As with L3 CDP, when L2 CDP is enabled, each COS is mapped 1:2 with mask MSRs, with one mask enabling programmatic control over data fill location and one mask enabling control over data placement. A variety of overlapped and isolated mask configurations are possible (see the example in Figure 3).
Mask MSR field definitions for L2 CDP remain the same as for L2 CAT. Capacity masks must be formed of contiguous set bits with a length of 1 bit or longer, and should not exceed the maximum mask length specified in CPUID. For example, valid masks on a cache with max bitmask length of 16b (from CPUID) include 0xFFFF, 0xFF00, 0x00FF, 0x00F0, 0x0001, 0x0003 and so on. Maximum valid mask lengths are unchanged whether CDP is enabled or disabled, and writes of invalid mask values may lead to undefined behavior. Writes to reserved bits will generate #GP(0).
L2 CDP Software Considerations
Before enabling or disabling L2 CDP, software should write all 1s to all of the corresponding CAT/CDP masks to ensure proper behavior (for example, the IA32_L2_QOS_Mask_n set of MSRs for the L2 CAT feature). When enabling CDP, software should also ensure that only COS numbers that are valid in CDP operation are used, otherwise undefined behavior may result. For instance in a case with 16 CAT COS, since Classes of Service are reduced by half when CDP is enabled, software should ensure that only COS 0‒7 are in use before enabling CDP (along with writing 1s to all mask bits before enabling or disabling CDP).

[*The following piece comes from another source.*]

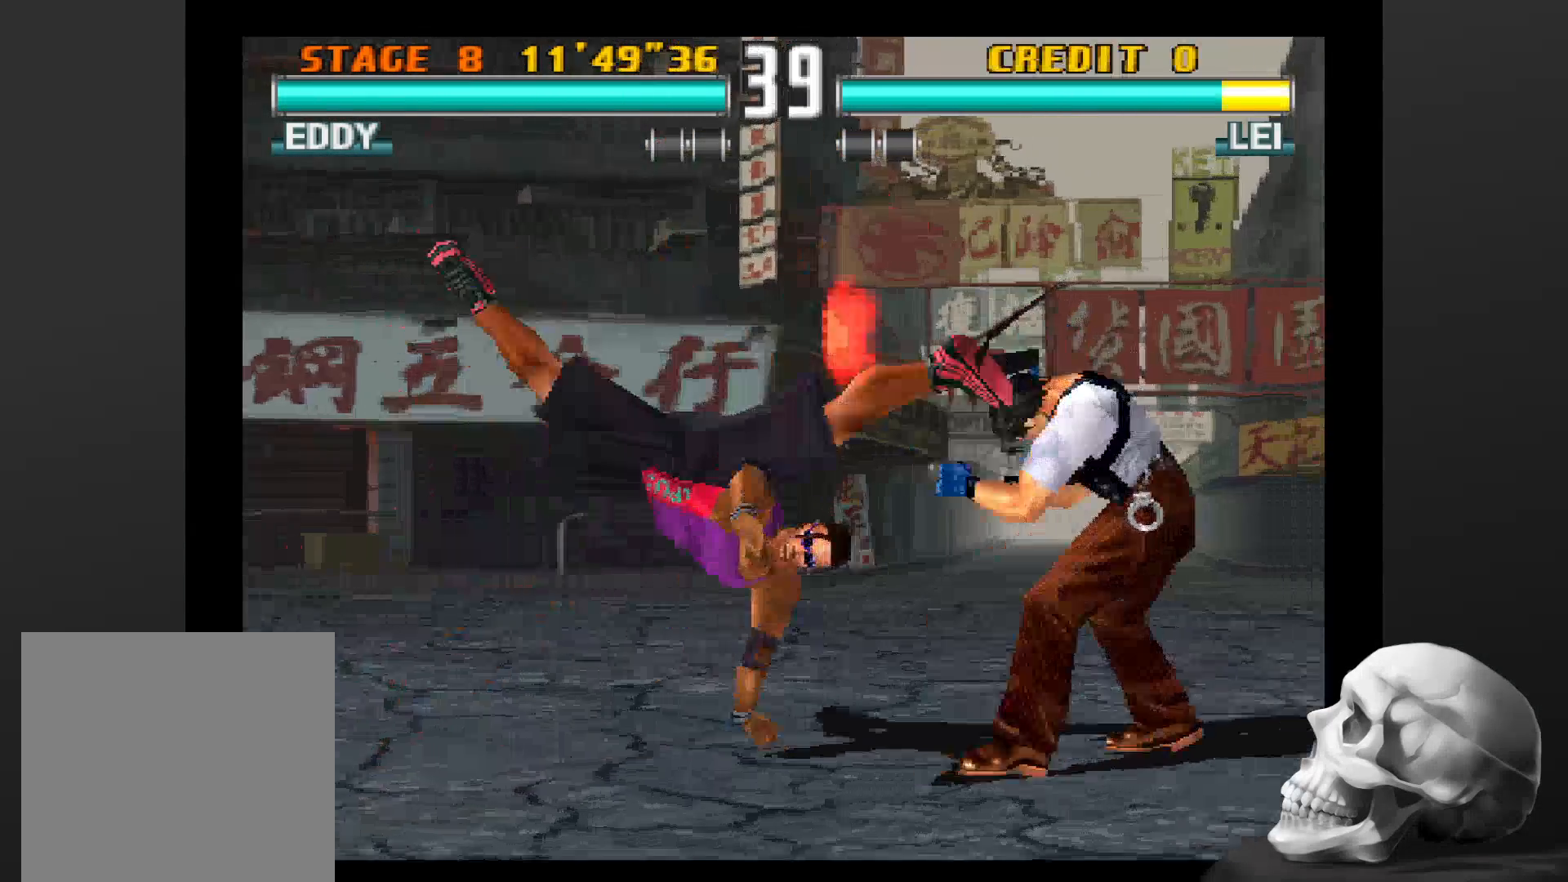
{"buttons": ["CIRCLE"], "left_stick": "center", "right_stick": "center", "events": [[100, "CIRCLE", "down"], [200, "CIRCLE", "up"], [300, "CIRCLE", "down"], [400, "CIRCLE", "up"], [500, "CIRCLE", "down"]]}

Software should also account for the fact that mask interpretations change when CDP is enabled or disabled, meaning for instance that a CAT mask for a given COS may become a code mask for a different CLOS when CDP is enabled. In order to simplify this behavior and prevent unintended remapping, software should consider resetting all threads to COS before enabling or disabling CDP.
The L2 mask MSRs are scoped at the same level as the L2 cache (similarly, the L3 mask MSRs are scoped at the same level as the L3 cache).
Configuration and Usage
After verifying the presence of L2 CAT and L2 CDP (via CPUID), the mask MSRs may be set to all 1s, the L2 CDP feature may be enabled (via the IA32_L2_QoS_CFG MSR), and the masks may be further configured into code/data masks. Key threads, applications, VMs, and containers of interest may then be assigned into Classes of Service as needed, with per-thread hardware and software associations maintained by the OS or VMM at context swap time with the IA32_PQR_ASSOC MSR.
The new L2 CDP feature enables programmatic control over code and data placement in the L2 cache for future Intel Atom processors. This new capability builds on the L2 CAT feature on certain Intel Atom processors, enabling new capabilities and advanced platform tuning opportunities for uses including industrial, motion control, communications, networking, digital signage and the Internet of Things.
While this article provides an early overview of the features and technical details on the enumeration and interfaces, software enabling and support is planned through Intel’s Software and Services Group, including the Open Source Technology Center (OTC), and enabling patch links will become available in the near future.